:: ENTRIES SHOWN ::

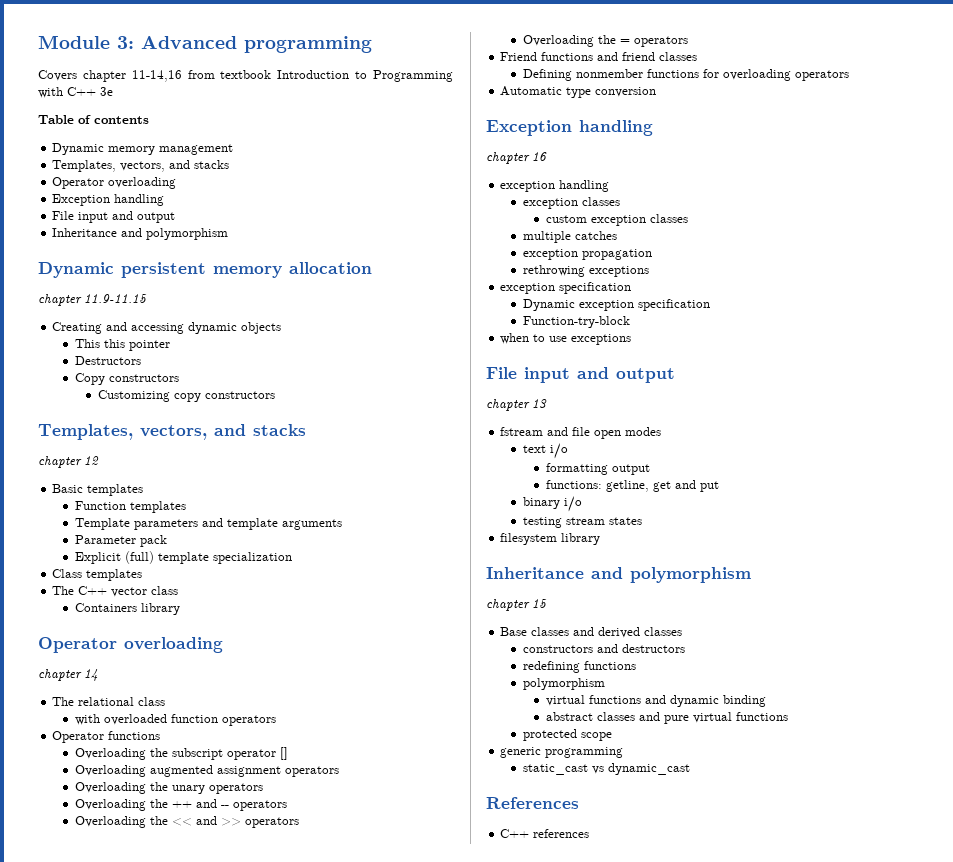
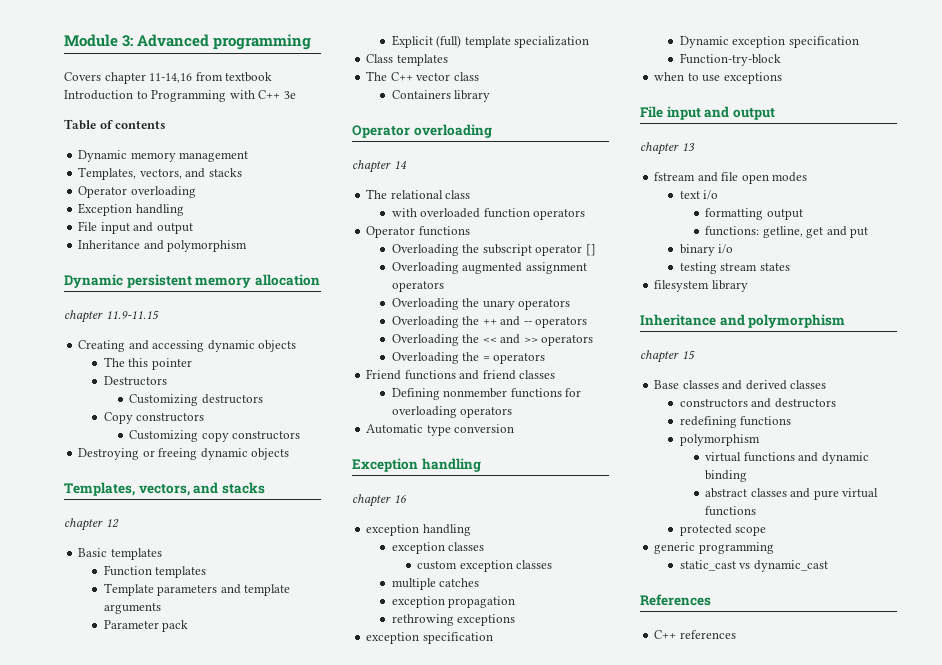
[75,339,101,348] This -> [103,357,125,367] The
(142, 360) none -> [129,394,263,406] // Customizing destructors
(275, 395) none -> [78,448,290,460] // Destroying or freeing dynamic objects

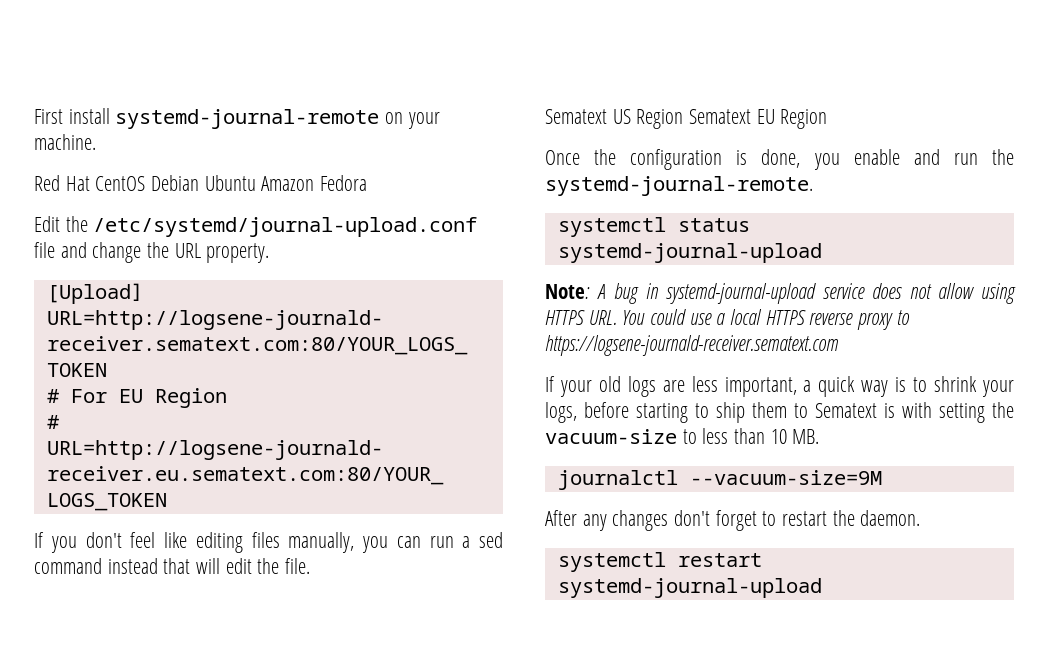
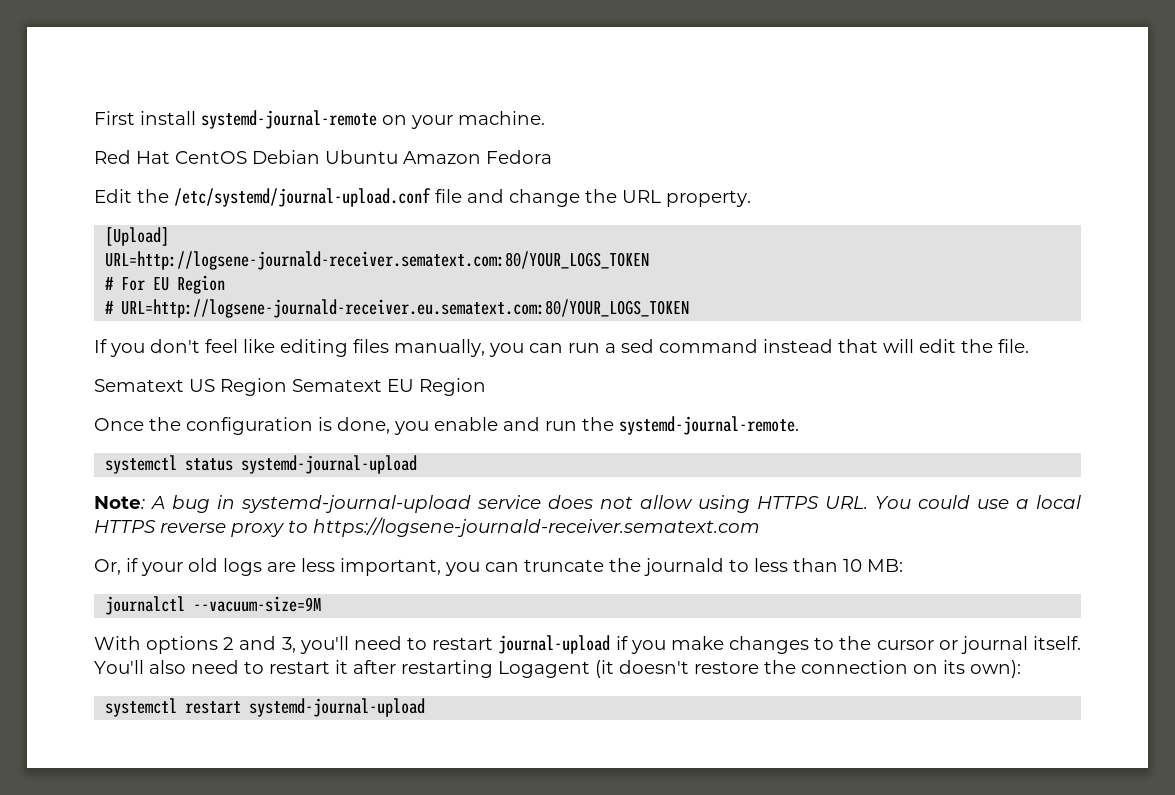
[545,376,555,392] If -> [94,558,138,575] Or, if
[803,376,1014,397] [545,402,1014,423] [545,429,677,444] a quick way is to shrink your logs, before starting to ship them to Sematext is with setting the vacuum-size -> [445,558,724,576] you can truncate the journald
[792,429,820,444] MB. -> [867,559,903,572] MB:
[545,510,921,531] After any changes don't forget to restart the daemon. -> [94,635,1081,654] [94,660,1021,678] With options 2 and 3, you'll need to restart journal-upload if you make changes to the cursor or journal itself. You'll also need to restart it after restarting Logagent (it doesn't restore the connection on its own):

:: DIRECTIVE ::
Across the entries above, find the lines with the string "none" and copy them.

:: RESPONSE AREA ::
(142, 360) none -> [129,394,263,406] // Customizing destructors
(275, 395) none -> [78,448,290,460] // Destroying or freeing dynamic objects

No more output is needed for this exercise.